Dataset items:
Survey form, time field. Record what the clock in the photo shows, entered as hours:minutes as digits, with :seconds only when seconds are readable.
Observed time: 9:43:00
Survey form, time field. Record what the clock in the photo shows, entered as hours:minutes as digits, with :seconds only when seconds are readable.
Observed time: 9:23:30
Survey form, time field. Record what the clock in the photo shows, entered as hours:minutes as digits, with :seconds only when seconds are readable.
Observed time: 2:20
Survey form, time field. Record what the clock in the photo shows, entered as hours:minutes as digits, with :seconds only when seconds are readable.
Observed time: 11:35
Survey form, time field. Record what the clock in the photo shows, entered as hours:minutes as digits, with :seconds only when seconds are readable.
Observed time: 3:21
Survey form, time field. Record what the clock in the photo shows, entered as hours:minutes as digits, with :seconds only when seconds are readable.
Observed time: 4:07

Goal of the exercise -
Rewrite the data above, replacing "Observed time" with "Time displayed" everywhere and leaving everything else as it is.

Right answer -
Survey form, time field. Record what the clock in the photo shows, entered as hours:minutes as digits, with :seconds only when seconds are readable.
Time displayed: 9:43:00
Survey form, time field. Record what the clock in the photo shows, entered as hours:minutes as digits, with :seconds only when seconds are readable.
Time displayed: 9:23:30
Survey form, time field. Record what the clock in the photo shows, entered as hours:minutes as digits, with :seconds only when seconds are readable.
Time displayed: 2:20
Survey form, time field. Record what the clock in the photo shows, entered as hours:minutes as digits, with :seconds only when seconds are readable.
Time displayed: 11:35
Survey form, time field. Record what the clock in the photo shows, entered as hours:minutes as digits, with :seconds only when seconds are readable.
Time displayed: 3:21
Survey form, time field. Record what the clock in the photo shows, entered as hours:minutes as digits, with :seconds only when seconds are readable.
Time displayed: 4:07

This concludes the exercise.